With the commercialization of cybercrime, malware variations continue to increase at an alarming rate, and defenders find themselves in a constant race to keep up. More than ever, IT teams and security analysts need the right tools to properly identify and analyze malware, fast. Whether it is providing the critical data points to bolster the intelligence of your SOC when responding to an active threat, or filtering out the false positives that can consume valuable resources and time, malware analysis is a critical component of the modern threat landscape.
Get free analysis of files and URLs that may be threats or you believe have been incorrectly classified.
Join the Open Threat Exchange™ (OTX) for free.
Submit files and URLs for instant malware and threat analysis.
View results within minutes — is this a threat or a false positive?
OTX makes malware analysis quick and easy! With the click of a button, suspicious files and URLs can be uploaded and immediately analyzed.
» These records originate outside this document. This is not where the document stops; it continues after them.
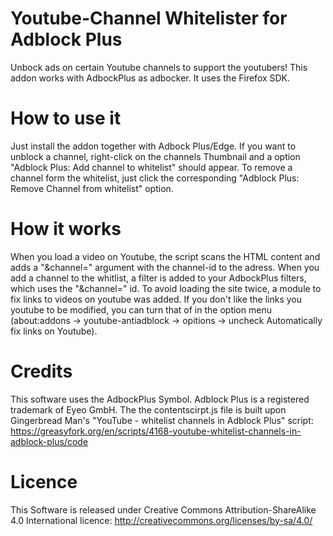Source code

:# Youtube-Channel Whitelister for Adblock Plus
Unbock ads on certain Youtube channels to support the youtubers!
This addon works with AdbockPlus as adbocker. It uses the Firefox SDK.

# How to use it
Just install the addon together with Adbock Plus/Edge.
If you want to unblock a channel, right-click on the channels Thumbnail and a option 
"Adblock Plus: Add channel to whitelist" should appear. To remove a channel form the whitelist,
just click the corresponding "Adblock Plus: Remove Channel from whitelist" option.

# How it works
When you load a video on Youtube, the script scans the HTML content and adds a "&channel=" argument with
the channel-id to the adress. When you add a channel to the whitlist, a filter is added to your AdbockPlus filters, 
which uses the "&channel=" id. To avoid loading the site twice, a module to fix links to videos on youtube was added. 
If you don't like the links you youtube to be modified, you can turn that of in the option menu (about:addons -> 
youtube-antiadblock -> opitions -> uncheck Automatically fix links on Youtube).

# Credits
This software uses the AdbockPlus Symbol. Adblock Plus is a registered trademark of Eyeo GmbH.
The the contentscirpt.js file is built upon Gingerbread Man's "YouTube - whitelist channels in Adblock Plus" script: 
https://greasyfork.org/en/scripts/4168-youtube-whitelist-channels-in-adblock-plus/code

# Licence
This Software is released under Creative Commons Attribution-ShareAlike 4.0 International licence: 
http://creativecommons.org/licenses/by-sa/4.0/
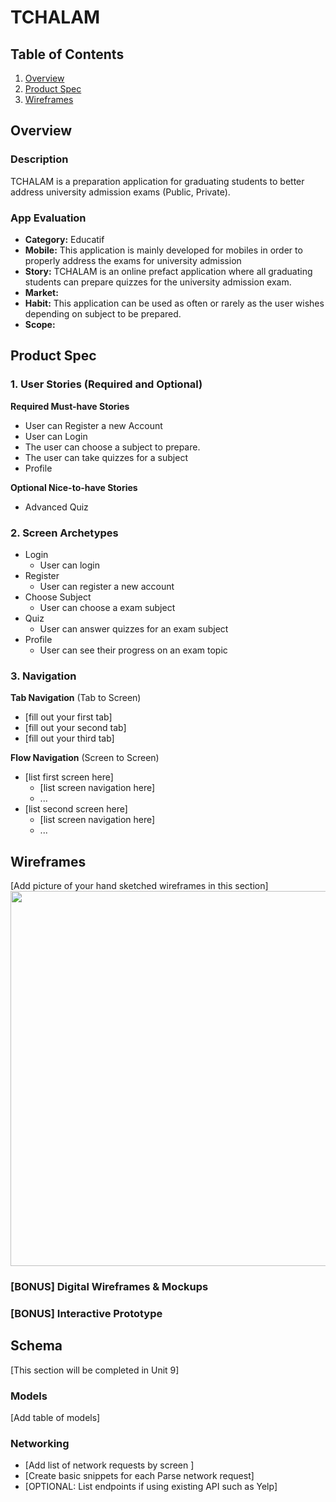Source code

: # TCHALAM

## Table of Contents
1. [Overview](#Overview)
1. [Product Spec](#Product-Spec)
1. [Wireframes](#Wireframes)

## Overview
### Description
TCHALAM is a preparation application for graduating students to better address university admission exams (Public, Private).

### App Evaluation
- **Category:** Educatif
- **Mobile:** This application is mainly developed for mobiles in order to properly address the exams for university admission
- **Story:** TCHALAM is an online prefact application where all graduating students can prepare quizzes for the university admission exam.
- **Market:** 
- **Habit:** This application can be used as often or rarely as the user wishes depending on subject to be prepared.
- **Scope:**

## Product Spec

### 1. User Stories (Required and Optional)

**Required Must-have Stories**
* User can Register a new Account
* User can Login
* The user can choose a subject to prepare.
* The user can take quizzes for a subject
* Profile


**Optional Nice-to-have Stories**

* Advanced Quiz

### 2. Screen Archetypes

* Login
   * User can login
* Register
   * User can register a new account
* Choose Subject
    * User can choose a exam subject
* Quiz
    * User can answer quizzes for an exam subject
* Profile
    * User can see their progress on an exam topic

### 3. Navigation

**Tab Navigation** (Tab to Screen)

* [fill out your first tab]
* [fill out your second tab]
* [fill out your third tab]

**Flow Navigation** (Screen to Screen)

* [list first screen here]
   * [list screen navigation here]
   * ...
* [list second screen here]
   * [list screen navigation here]
   * ...

## Wireframes
[Add picture of your hand sketched wireframes in this section]
<img src="YOUR_WIREFRAME_IMAGE_URL" width=600>

### [BONUS] Digital Wireframes & Mockups

### [BONUS] Interactive Prototype

## Schema 
[This section will be completed in Unit 9]
### Models
[Add table of models]
### Networking
- [Add list of network requests by screen ]
- [Create basic snippets for each Parse network request]
- [OPTIONAL: List endpoints if using existing API such as Yelp]
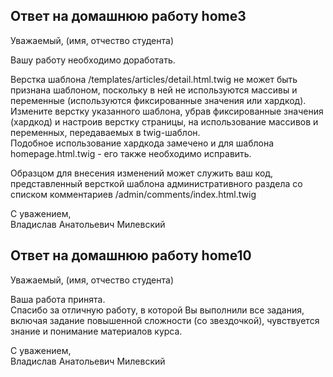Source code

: 
## Ответ на домашнюю работу home3

Уважаемый, (имя, отчество студента)

Вашу работу необходимо доработать.

Верстка шаблона /templates/articles/detail.html.twig не может быть признана шаблоном,
поскольку в ней не используются массивы и переменные (используются фиксированные значения или хардкод).
Измените верстку указанного шаблона, убрав фиксированные значения (хардкод) и настроив верстку страницы,
на использование массивов и переменных, передаваемых в twig-шаблон.  
Подобное использование хардкода замечено и для шаблона homepage.html.twig - его также необходимо исправить.

Образцом для внесения изменений может служить ваш код, представленный версткой шаблона административного раздела
со списком комментариев /admin/comments/index.html.twig

С уважением,  
Владислав Анатольевич Милевский

## Ответ на домашнюю работу home10

Уважаемый, (имя, отчество студента)

Ваша работа принята.  
Спасибо за отличную работу, в которой Вы выполнили все задания, 
включая задание повышенной сложности (со звездочкой),
чувствуется знание и понимание материалов курса.

С уважением,  
Владислав Анатольевич Милевский
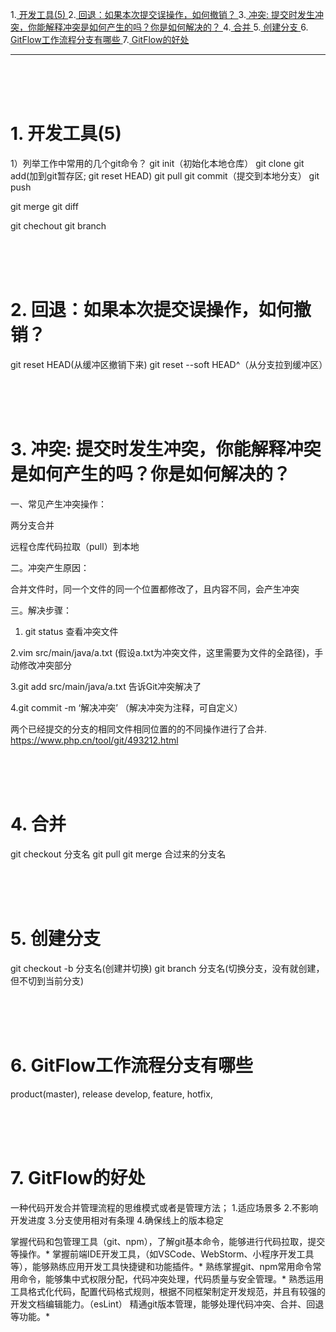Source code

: 1.<a href="h1">  开发工具(5)  </a>
2.<a href="h2">  回退：如果本次提交误操作，如何撤销？  </a>
3.<a href="h3">  冲突: 提交时发生冲突，你能解释冲突是如何产生的吗？你是如何解决的？  </a>
4.<a href="h4">  合并  </a>
5.<a href="h5">  创建分支  </a>
6.<a href="h6">  GitFlow工作流程分支有哪些  </a>
7.<a href="h7">  GitFlow的好处  </a>
********************









<br/><br/><br/>

### <h1 id="h1"> 1. 开发工具(5) </h1>
1）列举工作中常用的几个git命令？
git init（初始化本地仓库）
git clone
git add(加到git暂存区; git reset HEAD)
git pull
git commit（提交到本地分支）
git push

git merge
git diff

git chechout
git branch





<br/><br/><br/>

### <h1 id="h2"> 2. 回退：如果本次提交误操作，如何撤销？ </h1>
git reset HEAD(从缓冲区撤销下来)
git reset --soft HEAD^（从分支拉到缓冲区）





<br/><br/><br/>

### <h1 id="h3"> 3. 冲突: 提交时发生冲突，你能解释冲突是如何产生的吗？你是如何解决的？ </h1>
一、常见产生冲突操作：

两分支合并

远程仓库代码拉取（pull）到本地

二。冲突产生原因：

合并文件时，同一个文件的同一个位置都修改了，且内容不同，会产生冲突

三。解决步骤：

1. git status 查看冲突文件

2.vim src/main/java/a.txt (假设a.txt为冲突文件，这里需要为文件的全路径)，手动修改冲突部分

3.git add src/main/java/a.txt 告诉Git冲突解决了

4.git commit -m ‘解决冲突’ （解决冲突为注释，可自定义）

两个已经提交的分支的相同文件相同位置的的不同操作进行了合并.
https://www.php.cn/tool/git/493212.html





<br/><br/><br/>

### <h1 id="h4"> 4. 合并 </h1>
git checkout 分支名
git pull
git merge 合过来的分支名





<br/><br/><br/>

### <h1 id="h5"> 5. 创建分支 </h1>
git checkout -b 分支名(创建并切换)
git branch 分支名(切换分支，没有就创建，但不切到当前分支)





<br/><br/><br/>

### <h1 id="h6"> 6. GitFlow工作流程分支有哪些 </h1>
product(master),
release
develop,
feature,
hotfix,





<br/><br/><br/>

### <h1 id="h7"> 7. GitFlow的好处 </h1>
一种代码开发合并管理流程的思维模式或者是管理方法；
1.适应场景多
2.不影响开发进度
3.分支使用相对有条理
4.确保线上的版本稳定





掌握代码和包管理工具（git、npm），了解git基本命令，能够进行代码拉取，提交等操作。*
掌握前端IDE开发工具，（如VSCode、WebStorm、小程序开发工具等），能够熟练应用开发工具快捷键和功能插件。*
熟练掌握git、npm常用命令常用命令，能够集中式权限分配，代码冲突处理，代码质量与安全管理。*
熟悉运用工具格式化代码，配置代码格式规则，根据不同框架制定开发规范，并且有较强的开发文档编辑能力。（esLint）
精通git版本管理，能够处理代码冲突、合并、回退等功能。*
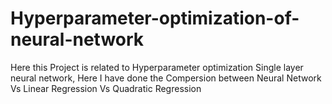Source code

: # Hyperparameter-optimization-of-neural-network
Here this Project is related to Hyperparameter optimization Single layer neural network, Here I have done the Compersion between Neural Network Vs Linear Regression Vs Quadratic Regression
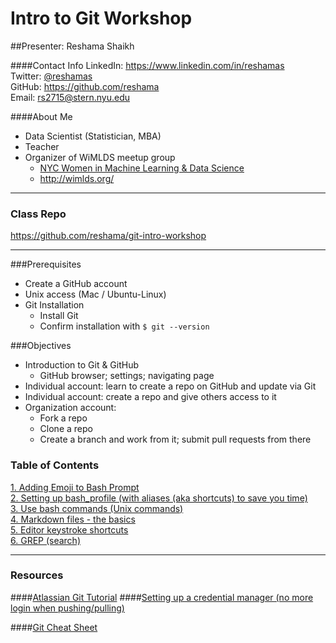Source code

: 
# Intro to Git Workshop

##Presenter:  Reshama Shaikh

####Contact Info
LinkedIn:  https://www.linkedin.com/in/reshamas   
Twitter:  [@reshamas](https://twitter.com/reshamas)  
GitHub:  https://github.com/reshama  
Email:   rs2715@stern.nyu.edu  

####About Me
* Data Scientist (Statistician, MBA)
* Teacher
* Organizer of WiMLDS meetup group
     * [NYC Women in Machine Learning & Data Science](http://www.meetup.com/NYC-Women-in-Machine-Learning-Data-Science/)
     * http://wimlds.org/

---

### Class Repo
https://github.com/reshama/git-intro-workshop

---

###Prerequisites
* Create a GitHub account
* Unix access (Mac / Ubuntu-Linux)
* Git Installation
  - Install Git
  - Confirm installation with `$ git --version`

###Objectives
* Introduction to Git & GitHub
     * GitHub browser; settings; navigating page
* Individual account:  learn to create a repo on GitHub and update via Git
* Individual account:  create a repo and give others access to it
* Organization account:  
     * Fork a repo
     * Clone a repo 
     * Create a branch and work from it; submit pull requests from there

### Table of Contents

[1. Adding Emoji to Bash Prompt](1_bash_emoji.md)  
[2. Setting up bash_profile (with aliases (aka shortcuts) to save you time)](2_bash_profile_setup.md)  
[3. Use bash commands (Unix commands)](3_bash_commands.md)  
[4. Markdown files - the basics](4_markdown.md)  
[5. Editor keystroke shortcuts](5_editor_shortcuts.md)  
[6. GREP (search)](/grep_tutorial/) 

---

### Resources

####[Atlassian Git Tutorial](https://www.atlassian.com/git/tutorials)
####[Setting up a credential manager (no more login when pushing/pulling)](https://help.github.com/articles/caching-your-github-password-in-git/)

####[Git Cheat Sheet](https://education.github.com/git-cheat-sheet-education.pdf)
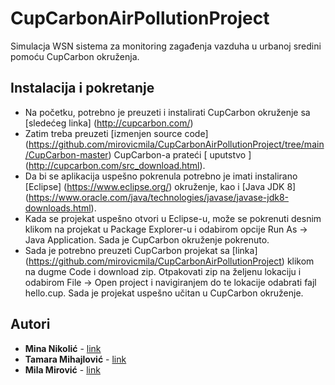 # CupCarbonAirPollutionProject
Simulacja WSN sistema za monitoring zagađenja vazduha u urbanoj sredini pomoću CupCarbon okruženja.

## Instalacija i pokretanje

- Na početku, potrebno je preuzeti i instalirati CupCarbon okruženje sa [sledećeg linka] (http://cupcarbon.com/)
- Zatim treba preuzeti [izmenjen source code] (https://github.com/mirovicmila/CupCarbonAirPollutionProject/tree/main/CupCarbon-master) CupCarbon-a prateći [ uputstvo ] (http://cupcarbon.com/src_download.html).
- Da bi se aplikacija uspešno pokrenula potrebno je imati instalirano [Eclipse] (https://www.eclipse.org/) okruženje, kao i [Java JDK 8] (https://www.oracle.com/java/technologies/javase/javase-jdk8-downloads.html).
- Kada se projekat uspešno otvori u Eclipse-u, može se pokrenuti desnim klikom na projekat u Package Explorer-u i odabirom opcije Run As -> Java Application. Sada je CupCarbon okruženje pokrenuto. 
- Sada je potrebno preuzeti CupCarbon projekat sa [linka] (https://github.com/mirovicmila/CupCarbonAirPollutionProject) klikom na dugme Code i download zip. Otpakovati zip na željenu lokaciju i odabirom File -> Open project i navigiranjem do te lokacije odabrati fajl hello.cup. Sada je projekat uspešno učitan u CupCarbon okruženje. 

## Autori

* **Mina Nikolić** - [link](https://github.com/MinaNikolic98)
* **Tamara Mihajlović** - [link](https://github.com/tamaramihajlovic)
* **Mila Mirović** - [link](https://github.com/mirovicmila)

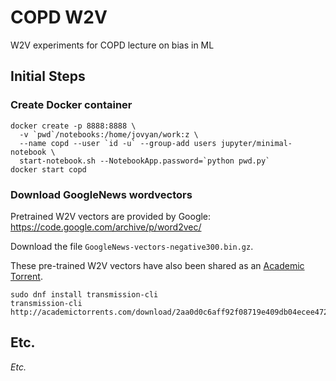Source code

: # COPD W2V

W2V experiments for COPD lecture on bias in ML

## Initial Steps

### Create Docker container

    docker create -p 8888:8888 \
      -v `pwd`/notebooks:/home/jovyan/work:z \
      --name copd --user `id -u` --group-add users jupyter/minimal-notebook \
      start-notebook.sh --NotebookApp.password=`python pwd.py`
    docker start copd

### Download GoogleNews wordvectors

Pretrained W2V vectors are provided by Google:
https://code.google.com/archive/p/word2vec/

Download the file `GoogleNews-vectors-negative300.bin.gz`.

These pre-trained W2V vectors have also been shared as an 
[Academic Torrent](http://academictorrents.com/details/2aa0d0c6aff92f08719e409db04ecee4721cf21f).

    sudo dnf install transmission-cli
    transmission-cli http://academictorrents.com/download/2aa0d0c6aff92f08719e409db04ecee4721cf21f.torrent

## Etc.

_Etc._
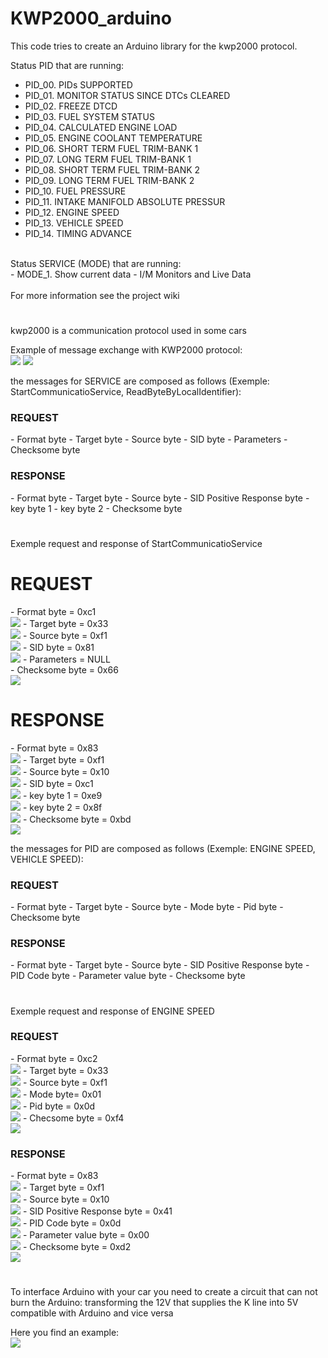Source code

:# KWP2000_arduino

This code tries to create an Arduino library for the kwp2000 protocol.<br>

Status PID that are running:<br>
 - PID_00.   PIDs SUPPORTED<br>
 - PID_01.   MONITOR STATUS SINCE DTCs CLEARED<br>
 - PID_02.   FREEZE DTCD<br>
 - PID_03. 	 FUEL SYSTEM STATUS<br>
 - PID_04.   CALCULATED ENGINE LOAD<br>
 - PID_05. 	 ENGINE COOLANT TEMPERATURE<br>
 - PID_06.   SHORT TERM FUEL TRIM-BANK 1<br>
 - PID_07. 	 LONG TERM FUEL TRIM-BANK 1<br>
 - PID_08.   SHORT TERM FUEL TRIM-BANK 2<br>
 - PID_09. 	 LONG TERM FUEL TRIM-BANK 2<br>
 - PID_10.   FUEL PRESSURE<br>
 - PID_11. 	 INTAKE MANIFOLD ABSOLUTE PRESSUR<br>
 - PID_12.   ENGINE SPEED<br>
 - PID_13. 	VEHICLE SPEED<br>
 - PID_14.   TIMING ADVANCE<br>
<br>
Status SERVICE (MODE) that are running:<br>
 - MODE_1.   Show current data - I/M Monitors and Live Data<br>
<br>
For more information see the project wiki<br>
<h1></h1>
kwp2000 is a communication protocol used in some cars

Example of message exchange with KWP2000 protocol:<br>
<img src="img/FULL/100MS.BMP">
<img src="img/FULL/25MS.BMP">

the messages for SERVICE are composed as follows (Exemple: StartCommunicatioService, ReadByteByLocalIdentifier):

<h3>REQUEST</h3>
 - Format byte
 - Target byte
 - Source byte
 - SID byte 
 - Parameters
 - Checksome byte
 
 <h3>RESPONSE</h3>
 - Format byte
 - Target byte
 - Source byte
 - SID Positive Response byte 
 - key byte 1
 - key byte 2
 - Checksome byte
 <h1></h1>
 
 
 
 Exemple request and response of StartCommunicatioService 
 
 <h1>REQUEST</h1>
 - Format byte = 0xc1<br>
 <img src="img/REQ_SCOM/C1.BMP">
 - Target byte = 0x33<br>
 <img src="img/REQ_SCOM/33.BMP">
 - Source byte = 0xf1<br>
 <img src="img/REQ_SCOM/F1.BMP">
 - SID byte = 0x81<br>
 <img src="img/REQ_SCOM/81.BMP">
 - Parameters = NULL<br>
 - Checksome byte = 0x66<br>
 <img src="img/REQ_SCOM/66.BMP">
 
 <h1>RESPONSE</h1>
 - Format byte = 0x83<br>
 <img src="img/RES_SCOM/83.BMP">
 - Target byte = 0xf1<br>
 <img src="img/RES_SCOM/F1.BMP">
 - Source byte = 0x10<br>
 <img src="img/RES_SCOM/01_9.BMP">
 - SID byte = 0xc1<br>
 <img src="img/RES_SCOM/C1.BMP">
 - key byte 1 = 0xe9<br>
 <img src="img/RES_SCOM/E9.BMP">
 - key byte 2 = 0x8f<br>
 <img src="img/RES_SCOM/8F.BMP">
  - Checksome byte = 0xbd<br>
 <img src="img/RES_SCOM/BD.BMP">
 
 
 
 the messages for PID are composed as follows (Exemple: ENGINE SPEED, VEHICLE SPEED):
 
 <h3>REQUEST</h3>
 - Format byte
 - Target byte
 - Source byte
 - Mode byte 
 - Pid byte
 - Checksome byte
 
 <h3>RESPONSE</h3>
 - Format byte
 - Target byte
 - Source byte
 - SID Positive Response byte 
 - PID Code byte
 - Parameter value byte
 - Checksome byte
 <h1></h1>
 
 
 
 Exemple request and response of ENGINE SPEED

<h3>REQUEST</h3>
 - Format byte = 0xc2<br>
 <img src="img/REQ_PID/C2.BMP">
 - Target byte = 0x33<br>
 <img src="img/REQ_PID/33.BMP">
 - Source byte = 0xf1<br>
 <img src="img/REQ_PID/F1.BMP">
 - Mode byte= 0x01<br>
 <img src="img/REQ_PID/01.BMP">
 - Pid byte = 0x0d<br>
 <img src="img/REQ_PID/0D.BMP">
 - Checsome byte = 0xf4<br>
 <img src="img/REQ_PID/F4.BMP">
 
 <h3>RESPONSE</h3>
 - Format byte = 0x83<br>
 <img src="img/RES_PID/83.BMP">
 - Target byte = 0xf1<br>
 <img src="img/RES_PID/F1.BMP">
 - Source byte = 0x10<br>
 <img src="img/RES_PID/10.BMP">
 - SID Positive Response byte = 0x41<br> 
 <img src="img/RES_PID/41.BMP">
 - PID Code byte = 0x0d<br>
 <img src="img/RES_PID/0D.BMP">
 - Parameter value byte = 0x00<br>
 <img src="img/RES_PID/00.BMP">
 - Checksome byte = 0xd2<br>
 <img src="img/RES_PID/D2.BMP">

<h1></h1>

To interface Arduino with your car you need to create a circuit that can not burn the Arduino: transforming the 12V that supplies the K line into 5V compatible with Arduino and vice versa

Here you find an example:<br>
<img src="img/Schematic/schematic.png">

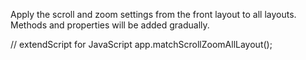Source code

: Apply the scroll and zoom settings from the front layout to all layouts.
Methods and properties will be added gradually.

// extendScript for JavaScript
app.matchScrollZoomAllLayout();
OTX provides fast static and dynamic analysis, arming teams with the information they need to take action and thwart malicious activity before damage is done.
Malware and threat analysis by Alien Labs
Submission samples (files and URLs) are automatically run through the Alien Labs malware and threat analysis engine, which includes multiple layers of automated checks, analytics and machine learning (ML). Your files and URLs are quickly analyzed using these systems — first with static analysis. Then, depending on the file type, it will go to our sandbox for dynamic analysis, including analysis of network activity.
Submit samples via the web or API
OTX provides multiple methods for third-party security tools to ingest its valuable threat data. In addition to the web interface, users can leverage the OTX DirectConnect API to automatically synchronize OTX threat intelligence with existing security monitoring tools.
You choose to share results publicly or privately
Once the analysis is complete, view your results in the analysis details page. From here, you can easily add the indicator to a new pulse to share with the community or a specific group. You can also keep the results completely private.